La stratégie visant à mettre économiquement à genoux la Russie et le régime Poutine est un échec sur toute la ligne, malgré la solidarité des Occidentaux.
En janvier dernier, lorsque les troupes russes commençaient à se masser près de la frontière ukrainienne, le gouvernement américain évoquait déjà l’arme choisie pour dissuader Vladimir Poutine de lancer une invasion : des sanctions économiques majeures contre son régime et son pays. Or, comme on l’écrivait ici, une fois qu’on a compris ce qui se passe dans la tête de Poutine, l’efficacité de telles sanctions ne pouvait qu’inspirer le scepticisme.

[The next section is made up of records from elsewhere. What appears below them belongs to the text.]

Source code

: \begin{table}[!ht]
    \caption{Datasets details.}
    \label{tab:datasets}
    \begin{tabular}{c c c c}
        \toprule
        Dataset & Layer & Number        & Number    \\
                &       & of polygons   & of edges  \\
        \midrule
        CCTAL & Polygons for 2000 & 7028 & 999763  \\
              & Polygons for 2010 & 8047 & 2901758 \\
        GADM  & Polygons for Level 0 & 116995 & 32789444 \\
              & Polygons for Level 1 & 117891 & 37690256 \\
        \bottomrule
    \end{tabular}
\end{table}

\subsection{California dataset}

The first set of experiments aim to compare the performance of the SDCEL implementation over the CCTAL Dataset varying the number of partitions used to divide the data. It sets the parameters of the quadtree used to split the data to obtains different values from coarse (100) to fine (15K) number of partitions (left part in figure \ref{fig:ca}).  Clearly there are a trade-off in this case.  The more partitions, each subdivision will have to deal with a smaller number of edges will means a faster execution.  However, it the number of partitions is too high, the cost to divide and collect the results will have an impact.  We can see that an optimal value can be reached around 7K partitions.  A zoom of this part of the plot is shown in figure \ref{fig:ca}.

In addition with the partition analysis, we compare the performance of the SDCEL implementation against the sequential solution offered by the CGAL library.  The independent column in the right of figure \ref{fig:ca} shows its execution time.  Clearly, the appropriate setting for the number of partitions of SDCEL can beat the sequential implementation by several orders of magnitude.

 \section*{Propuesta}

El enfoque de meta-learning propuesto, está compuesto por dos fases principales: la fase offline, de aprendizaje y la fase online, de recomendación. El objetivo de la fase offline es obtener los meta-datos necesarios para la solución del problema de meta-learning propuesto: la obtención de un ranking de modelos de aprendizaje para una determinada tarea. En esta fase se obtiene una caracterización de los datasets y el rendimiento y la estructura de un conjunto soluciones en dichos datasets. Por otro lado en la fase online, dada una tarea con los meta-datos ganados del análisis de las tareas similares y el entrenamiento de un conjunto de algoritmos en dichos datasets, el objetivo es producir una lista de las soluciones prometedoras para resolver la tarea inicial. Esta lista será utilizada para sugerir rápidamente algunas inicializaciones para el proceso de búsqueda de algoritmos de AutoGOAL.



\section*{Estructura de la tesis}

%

On connaît la suite tragique : les menaces répétées de « sanctions paralysantes » de la part du président américain, Joe Biden, ont échoué à éviter l’invasion russe en Ukraine. L’échec est tel, en fait, qu’à la suite de l’invasion, la Maison-Blanche s’est mise à prétendre que la dissuasion n’avait jamais été l’objectif des sanctions… alors qu’elle avait passé des semaines à affirmer précisément l’inverse.
Là où la Maison-Blanche a toutefois gagné son pari, c’est dans sa promesse d’unir l’Occident derrière un ensemble de punitions sans précédent face à la Russie. Oligarques, membres de la Douma (le Parlement russe), banque centrale de Russie, importations d’hydrocarbures russes : plus le temps a avancé, plus les sanctions ont pris de l’ampleur.
Pourtant, après plus d’un mois de guerre, non seulement Poutine n’a pas paru ennuyé par les sanctions, mais il ne semble aucunement vouloir battre en retraite. Pour quiconque a lu mes textes des dernières semaines, le constat n’a rien de surprenant.
Dans un duel entre des considérations sécuritaires et économiques, un régime et son dirigeant craignant pour leur pérennité risquent naturellement de prioriser les considérations sécuritaires. L’instinct de survie vient en premier, dans la nature comme en politique. Et, au risque de le répéter, la Russie n’est pas une démocratie : le système de pression politique qui s’opérerait dans un pays occidental placé dans une telle situation ne se transpose pas aussi magiquement dans un régime de la sorte.
L’incidence économique réelle
Peut-être pire encore, des questions commencent maintenant à être ouvertement posées dans les médias américains quant aux effets économiques réels de ces sanctions. Après que le président américain se fut félicité d’avoir vu le rouble « réduit à des ruines »… ce dernier a, en l’espace d’un mois, retrouvé son niveau préinvasion.
Et pour tous les efforts diplomatiques, aussi admirables soient-ils, déployés afin de pousser les pays de l’Europe à s’affranchir de la dépendance au gaz et au pétrole russes, d’autres pays, notamment l’Inde, ont augmenté de façon considérable leurs propres importations de la Russie. Celle-ci a beau négocier « au rabais », avec le prix du baril de pétrole Brent avoisinant les 130 dollars américains, le régime Poutine est encore loin de se retrouver sans le sou.
En fait, l’ensemble des trois plus importants pays ayant formellement refusé de condamner l’invasion russe de l’Ukraine — l’Inde (la plus grosse démocratie de la planète), le Brésil (la plus grosse économie de l’Amérique latine) et, évidemment, la Chine — représente quelque trois milliards d’habitants, sur les huit peuplant la planète. L’Inde, à elle seule, compte plus de citoyens que toute l’Union européenne.
Que faire ?
Quelle est donc la réaction dans les corridors du pouvoir à Washington ? Tenter de trouver de nouvelles sanctions occidentales, bien sûr. Mais qu’en sera l’objectif ? Si la dissuasion d’envahir a échoué, et que la tentative de faire reculer Poutine a fait de même, peut-être pourra-t-on au moins arriver à étrangler suffisamment les finances personnelles des citoyens russes pour qu’ils retournent leur veste contre leur président.
Le 30 mars, la seule maison de sondage indépendante majeure de la Russie a publié les données de sa plus récente enquête. Après un mois de sanctions occidentales, le pourcentage de Russes jugeant que leur pays s’en allait dans la bonne direction avait bondi de 52 % à 69 % — le plus haut sommet jamais atteint depuis l’arrivée au pouvoir de Vladimir Poutine, en 1999. Et le taux d’approbation de ce dernier dépasse désormais le cap des 80 %.
La situation n’est malheureusement pas aussi simple que l’on aimerait le croire.